Com relação à queda na arrecadação do governo, o secretário de previdência complementar estima que ela será bem menor do que comenta-se no mercado, não chegando a R$ 300 milhões por ano. “Ainda que se tenham perdas aos cofres públicos no curto prazo, sem dúvida, haverá ganhos no longo prazo. Por isso, essa renúncia é relativa.

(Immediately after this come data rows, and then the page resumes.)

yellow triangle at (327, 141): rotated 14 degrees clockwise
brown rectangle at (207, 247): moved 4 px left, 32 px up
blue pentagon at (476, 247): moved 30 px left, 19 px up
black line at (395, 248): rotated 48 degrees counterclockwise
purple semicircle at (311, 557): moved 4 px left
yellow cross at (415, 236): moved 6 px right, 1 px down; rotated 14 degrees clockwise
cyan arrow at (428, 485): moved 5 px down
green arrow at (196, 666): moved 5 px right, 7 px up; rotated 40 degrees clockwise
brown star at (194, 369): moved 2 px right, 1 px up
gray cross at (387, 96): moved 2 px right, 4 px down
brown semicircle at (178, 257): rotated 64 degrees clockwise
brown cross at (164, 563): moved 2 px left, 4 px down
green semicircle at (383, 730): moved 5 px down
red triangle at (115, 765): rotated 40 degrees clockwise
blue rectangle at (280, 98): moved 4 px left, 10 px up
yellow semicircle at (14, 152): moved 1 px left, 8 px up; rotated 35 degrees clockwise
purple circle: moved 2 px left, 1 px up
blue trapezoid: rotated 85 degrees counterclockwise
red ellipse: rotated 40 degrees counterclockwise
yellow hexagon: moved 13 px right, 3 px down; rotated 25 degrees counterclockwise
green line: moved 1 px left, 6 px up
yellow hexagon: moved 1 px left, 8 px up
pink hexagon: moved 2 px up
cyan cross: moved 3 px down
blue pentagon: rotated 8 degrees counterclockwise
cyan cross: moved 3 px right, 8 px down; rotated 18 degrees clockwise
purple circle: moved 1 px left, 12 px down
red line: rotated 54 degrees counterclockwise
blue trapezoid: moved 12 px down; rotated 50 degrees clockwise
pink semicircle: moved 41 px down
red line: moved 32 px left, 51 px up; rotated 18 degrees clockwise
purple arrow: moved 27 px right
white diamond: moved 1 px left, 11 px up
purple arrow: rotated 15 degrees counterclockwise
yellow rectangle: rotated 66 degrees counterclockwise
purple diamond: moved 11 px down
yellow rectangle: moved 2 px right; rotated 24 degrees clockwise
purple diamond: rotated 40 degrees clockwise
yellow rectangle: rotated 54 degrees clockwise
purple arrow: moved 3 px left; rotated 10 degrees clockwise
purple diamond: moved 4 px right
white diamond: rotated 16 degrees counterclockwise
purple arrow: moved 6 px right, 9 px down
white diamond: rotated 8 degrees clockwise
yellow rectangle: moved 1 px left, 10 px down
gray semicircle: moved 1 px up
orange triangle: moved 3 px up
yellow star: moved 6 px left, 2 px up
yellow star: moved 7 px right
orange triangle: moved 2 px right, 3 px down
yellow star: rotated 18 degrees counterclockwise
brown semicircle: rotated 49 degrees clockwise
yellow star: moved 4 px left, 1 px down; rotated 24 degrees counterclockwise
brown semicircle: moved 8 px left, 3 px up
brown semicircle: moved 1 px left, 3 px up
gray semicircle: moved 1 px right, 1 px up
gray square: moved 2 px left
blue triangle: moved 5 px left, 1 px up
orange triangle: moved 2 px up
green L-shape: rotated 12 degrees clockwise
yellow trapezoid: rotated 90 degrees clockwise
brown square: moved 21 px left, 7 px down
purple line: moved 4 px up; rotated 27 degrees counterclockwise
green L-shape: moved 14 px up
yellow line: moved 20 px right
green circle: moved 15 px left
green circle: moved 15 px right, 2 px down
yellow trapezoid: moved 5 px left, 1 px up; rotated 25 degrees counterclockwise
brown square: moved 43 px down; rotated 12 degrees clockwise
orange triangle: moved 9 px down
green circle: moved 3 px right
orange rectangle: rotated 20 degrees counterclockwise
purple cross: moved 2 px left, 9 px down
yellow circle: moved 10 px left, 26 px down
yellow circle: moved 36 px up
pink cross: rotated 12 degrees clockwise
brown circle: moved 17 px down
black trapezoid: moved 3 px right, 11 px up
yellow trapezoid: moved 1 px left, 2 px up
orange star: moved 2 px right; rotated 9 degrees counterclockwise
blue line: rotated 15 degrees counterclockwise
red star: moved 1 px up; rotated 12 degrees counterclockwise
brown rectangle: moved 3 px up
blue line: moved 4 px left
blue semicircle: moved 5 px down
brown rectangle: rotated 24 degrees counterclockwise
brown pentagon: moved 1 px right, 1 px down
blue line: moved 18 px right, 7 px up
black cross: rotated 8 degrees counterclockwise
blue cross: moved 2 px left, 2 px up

Ela pode até não ocorrer, já que o sistema é alternativo e existirão aqueles que ficarão onde estão e os que pagarão 35%. Além disso, está havendo um aumento dos participantes dos planos e a tendência é de que a arrecadação do governo aumente”, disse Reis.
O secretário da SPC aposta que, em dez anos, a previdência complementar, aberta e fechada, alcançará 25% do Produto Interno Bruto (PIB), não sendo improvável chegar em 30%. Hoje, ela está em torno de 16%. Para Reis, medidas como essa MP, os fundos multipatrocinados, a previdência associativa, a previdência do setor público, entre outras, só vêm somar a esse “crescimento real do setor”. Vale lembrar que a reivindicação dos fundos de pensão de isenção de IR na fase de acumulação, atendida por esta MP, constava na Lei Complementar número 109, porém esse trecho foi vetado pelo governo anterior.
Como é hoje
• A empresa patrocinadora de um fundo de pensão deduz de seus impostos a pagar o equivalente a 34% do valor aplicado no fundo. Este porcentual corresponde à alíquota de 25% de Imposto de Renda (IR) e de 9% de Contribuição sobre o Lucro Líquido (CSLL).
• Já o participante do fundo de pensão deduz integralmente do IR anual o valor aplicado. Ele só recolhe o imposto quando passa a receber o benefício ou quando resgata os recursos antecipadamente. Segundo a Receita, a alíquota média paga pelos beneficiários é de 22%.
• Como a empresa deduz 34% do seu IR e o beneficiário paga, em média, 22% em IR, a Receita deixa de receber 12%. Para evitar essa perda, a Receita instituiu em setembro de 2001 o RET para todos os fundos de pensão com patrocinadores, pelo qual é cobrado trimestralmente 12% sobre os ganhos acumulados das reservas.
O que muda
• A partir de 1º de janeiro de 2005, a alíquota de 12% seria extinta.
• A alíquota de IR incidente para os participantes do fundo de pensão seria decrescente ao longo do tempo, começando em 35%. A cada dois anos, ela seria reduzida em cinco pontos porcentuais até o limite de 10%.